When I finally went in for my interview with the human resources department, I was relieved to find a real human being. She wasn’t at all fake, and I think if everyone involved was like her my impression of the ordeal and the job would have been markedly more positive. She talked to me honestly about the RCMP Reliability screening, the inflexibility of the scheduling, and the stress of the job. I didn’t make any promises or commitments but I asked a lot of questions about the job and told her I’d think about it as I dropped my visitor pass tag into the bin next to the exit and left the 70,000 square foot, reinforced concrete post-disaster facility forever.

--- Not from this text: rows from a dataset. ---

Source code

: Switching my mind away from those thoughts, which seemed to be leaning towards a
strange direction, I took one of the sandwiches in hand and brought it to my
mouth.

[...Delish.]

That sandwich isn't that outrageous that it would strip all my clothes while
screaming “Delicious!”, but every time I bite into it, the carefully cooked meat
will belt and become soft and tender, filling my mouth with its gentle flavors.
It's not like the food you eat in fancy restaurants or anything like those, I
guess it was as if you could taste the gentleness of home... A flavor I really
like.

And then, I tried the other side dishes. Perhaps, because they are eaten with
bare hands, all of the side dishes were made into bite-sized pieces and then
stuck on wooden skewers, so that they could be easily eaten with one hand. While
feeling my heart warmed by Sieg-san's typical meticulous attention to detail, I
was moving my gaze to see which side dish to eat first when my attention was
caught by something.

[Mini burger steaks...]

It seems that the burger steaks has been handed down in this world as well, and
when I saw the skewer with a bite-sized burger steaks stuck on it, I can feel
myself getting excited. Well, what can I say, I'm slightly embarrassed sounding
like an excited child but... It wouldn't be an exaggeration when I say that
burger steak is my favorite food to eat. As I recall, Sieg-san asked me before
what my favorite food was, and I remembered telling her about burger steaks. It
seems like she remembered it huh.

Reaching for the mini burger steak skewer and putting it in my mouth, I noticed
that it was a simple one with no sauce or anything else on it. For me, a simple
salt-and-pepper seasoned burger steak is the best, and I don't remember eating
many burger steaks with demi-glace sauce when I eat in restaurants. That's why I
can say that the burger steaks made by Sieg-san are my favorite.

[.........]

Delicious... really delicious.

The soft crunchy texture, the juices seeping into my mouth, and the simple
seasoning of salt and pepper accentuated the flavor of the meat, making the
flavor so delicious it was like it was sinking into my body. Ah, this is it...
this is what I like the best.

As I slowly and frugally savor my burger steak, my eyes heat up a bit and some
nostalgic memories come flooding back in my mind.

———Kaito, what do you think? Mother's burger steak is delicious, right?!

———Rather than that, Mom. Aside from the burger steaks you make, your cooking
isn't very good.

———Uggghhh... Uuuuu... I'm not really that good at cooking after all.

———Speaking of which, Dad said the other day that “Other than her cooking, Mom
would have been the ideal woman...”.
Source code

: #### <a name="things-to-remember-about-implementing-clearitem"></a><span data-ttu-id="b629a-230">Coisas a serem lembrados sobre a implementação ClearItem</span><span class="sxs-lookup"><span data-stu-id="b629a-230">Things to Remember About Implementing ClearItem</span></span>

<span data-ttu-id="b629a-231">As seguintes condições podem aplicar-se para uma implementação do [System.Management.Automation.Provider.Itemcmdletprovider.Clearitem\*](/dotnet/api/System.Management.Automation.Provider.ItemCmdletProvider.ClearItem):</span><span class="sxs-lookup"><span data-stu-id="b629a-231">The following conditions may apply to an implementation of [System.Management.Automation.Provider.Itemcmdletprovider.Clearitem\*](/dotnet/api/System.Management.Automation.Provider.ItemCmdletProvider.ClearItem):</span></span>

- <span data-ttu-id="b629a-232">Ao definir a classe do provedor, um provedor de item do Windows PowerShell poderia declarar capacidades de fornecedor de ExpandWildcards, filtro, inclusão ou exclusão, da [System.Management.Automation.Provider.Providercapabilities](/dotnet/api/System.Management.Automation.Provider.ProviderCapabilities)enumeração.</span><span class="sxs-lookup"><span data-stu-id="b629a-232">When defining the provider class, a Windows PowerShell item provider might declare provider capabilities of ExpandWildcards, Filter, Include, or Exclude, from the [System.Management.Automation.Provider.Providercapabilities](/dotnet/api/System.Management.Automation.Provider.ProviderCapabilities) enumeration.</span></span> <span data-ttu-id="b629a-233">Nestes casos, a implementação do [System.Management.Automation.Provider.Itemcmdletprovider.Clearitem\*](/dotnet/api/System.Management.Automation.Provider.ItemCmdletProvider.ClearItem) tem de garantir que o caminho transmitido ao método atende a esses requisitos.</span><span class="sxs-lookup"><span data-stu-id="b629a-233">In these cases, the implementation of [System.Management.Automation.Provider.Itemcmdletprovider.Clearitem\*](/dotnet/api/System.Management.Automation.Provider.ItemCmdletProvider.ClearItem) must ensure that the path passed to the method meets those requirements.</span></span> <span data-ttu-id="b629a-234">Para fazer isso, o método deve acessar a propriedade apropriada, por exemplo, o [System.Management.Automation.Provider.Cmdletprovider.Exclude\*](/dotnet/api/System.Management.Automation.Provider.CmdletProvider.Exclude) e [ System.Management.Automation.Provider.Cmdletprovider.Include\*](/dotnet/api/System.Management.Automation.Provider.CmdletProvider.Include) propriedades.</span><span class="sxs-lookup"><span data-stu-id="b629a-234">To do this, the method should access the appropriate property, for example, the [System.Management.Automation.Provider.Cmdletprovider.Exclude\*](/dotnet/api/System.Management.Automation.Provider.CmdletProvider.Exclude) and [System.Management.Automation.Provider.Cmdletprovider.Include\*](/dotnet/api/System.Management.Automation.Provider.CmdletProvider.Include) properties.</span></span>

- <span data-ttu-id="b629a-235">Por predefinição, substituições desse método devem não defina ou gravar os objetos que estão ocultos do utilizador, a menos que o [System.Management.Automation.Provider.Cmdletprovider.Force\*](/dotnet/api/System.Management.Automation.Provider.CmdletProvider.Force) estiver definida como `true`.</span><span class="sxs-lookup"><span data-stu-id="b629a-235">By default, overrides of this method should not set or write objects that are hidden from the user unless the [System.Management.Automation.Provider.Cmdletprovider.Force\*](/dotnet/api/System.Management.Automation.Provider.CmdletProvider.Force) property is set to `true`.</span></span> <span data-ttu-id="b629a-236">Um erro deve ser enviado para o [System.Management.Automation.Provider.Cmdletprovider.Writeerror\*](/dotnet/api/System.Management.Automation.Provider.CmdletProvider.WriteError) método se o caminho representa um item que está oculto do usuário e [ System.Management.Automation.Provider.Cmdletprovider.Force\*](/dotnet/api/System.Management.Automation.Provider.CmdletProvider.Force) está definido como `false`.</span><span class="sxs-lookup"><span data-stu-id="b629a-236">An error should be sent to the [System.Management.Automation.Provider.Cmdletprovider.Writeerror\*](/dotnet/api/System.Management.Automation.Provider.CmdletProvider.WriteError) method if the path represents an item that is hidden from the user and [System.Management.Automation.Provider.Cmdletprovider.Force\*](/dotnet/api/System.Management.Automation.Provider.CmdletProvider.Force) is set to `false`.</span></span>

4 Replies to “Causal Fridays”

  1. That job sounds terrible. Except for that pancake breakfast. That must be all kinds of khaki-colored awesome.

    My soulless corporation is laying people off today. I feel sick.

  2. If you got that job I would just keep calling 911 and telling them they have a terrorist in their call centre and identifying you by name. Then I’d ask what you were wearing.

  3. Hi, Toren.

    I know the job sounds dreary, but I was a police dispatcher for about eight years total, for three separate agencies here in the US – Sacramento County Sheriff’s Dept, Sacramento Police Dept., and the Oakland Police Dept.

    And yes…your experiences as a dispatcher can be beneficial in a variety of ways.

    For me, who was clueless on reading a map, I am now excellent not only with my map reading skills, but also my sense of direction. From going out on ride-a-longs with the patrol units, I’ve also learned to keep track of where I am when I drive (intersections)…just in case something happens.

    Learning to keep your cool during an emergency (I’ve dispatched through hour long pursuits, talked to many suicidal callers over the phone, helped talk a dad with delivering his wife’s first born child over the phone, calmed down a juvenile kidnap victim into helping us give location details so that patrol units could rescue her, and talked to several people in hostage situations (with shots being fired in the background as we spoke)…are just some of the highlights.

    Learning to prioritize emergencies. Oddly enough, this skill really came in handy once I left dispatching, and entered the fun filled world of being an administrative assistant/secretary/marketing coordinator/web editor. A boss fuming over a late letter pales in comparison to someone who has just opened her front door and shot three times in the chest by a punk who got the wrong house to get revenge on a “dis.” (Turned out the punk was dyslexic, and had transposed the house address.)

    Plus…the added benefits of self-esteem, and those other benefits you already mentioned: Medical, dental, life insurance benefits. You’re a young man now, but those puppies will come in VERY handy as you have another birthday. (And 30 more.)

    Plus — you can always quit if you REALLY don’t like the job.

    I left because of family concerns that escalated and didn’t work well with the inflexible scheduling (that’s a given for any agency).

    Best wishes on all your endeavors, Toren.